How do net terms work in B2B ecommerce payment processing?
Net terms let a buyer receive goods now and pay within 30, 60, or 90 days. In a B2B ecommerce context, a fintech provider (Balance, Resolve, or Apruve) underwrites the credit risk — you get paid upfront at a small discount, and the provider collects from the buyer on the agreed schedule. This removes cash flow risk from net terms while keeping the buyer experience frictionless. Average order values increase 20–30% when net terms are available at checkout.
What PCI compliance level does a B2B ecommerce site need?
Most B2B ecommerce sites fall under PCI DSS Level 3 or 4, which require completing a Self-Assessment Questionnaire (SAQ) rather than a full audit. If you process over 1 million card transactions per year, you move to Level 2 (requiring an approved scanning vendor). Using a hosted payment gateway (Stripe, Adyen, Braintree) keeps card data off your servers entirely — reducing your PCI scope to the lightest SAQ-A category.
How do I handle ACH payments for B2B ecommerce?
ACH (Automated Clearing House) transfers are the preferred rail for large B2B invoices — typically used for orders above $10,000. Enable ACH through your payment gateway (Stripe supports ACH Direct Debit and Credit; Adyen supports ACH Credit Push). Require buyers to verify their bank account via micro-deposits or instant bank verification (Plaid integration). ACH costs 0.5–1% versus 2–3% for card processing, making it significantly cheaper for large transactions.
How long does B2B payment processing take?
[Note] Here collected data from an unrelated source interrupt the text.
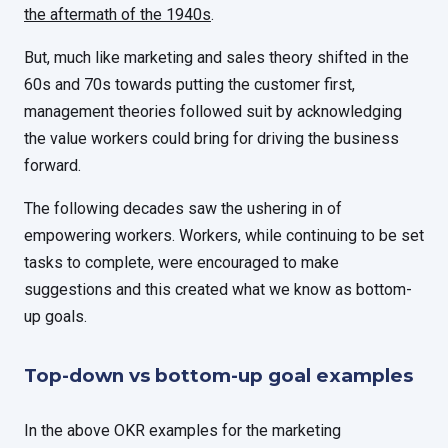
the aftermath of the 1940s
.
But, much like marketing and sales theory shifted in the
60s and 70s towards putting the customer first,
management theories followed suit by acknowledging
the value workers could bring for driving the business
forward.
The following decades saw the ushering in of
empowering workers. Workers, while continuing to be set
tasks to complete, were encouraged to make
suggestions and this created what we know as bottom-
up goals.
Top-down vs bottom-up goal examples
In the above OKR examples for the marketing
Card payments settle in 1–3 business days. ACH transfers take 1–3 business days for verification and 1–2 additional days for settlement — total 2–5 business days. Wire transfers are same-day or next-day but cost $15–$35 per transaction. Real-time payment rails (RTP via The Clearing House) settle in seconds but are limited to $1 million per transaction and not yet universally supported by enterprise banks.
How does SyncGTM help with B2B payment workflows?
SyncGTM enriches the buyer record at the point of payment — when a purchase order or invoice is created, SyncGTM can layer in verified contact data, job title, company firmographics, and buying signals on the account. This lets your finance and sales teams move from transaction records to actionable outreach data without manual research. High-value accounts that pay regularly become prioritized targets for upsell and expansion sequences.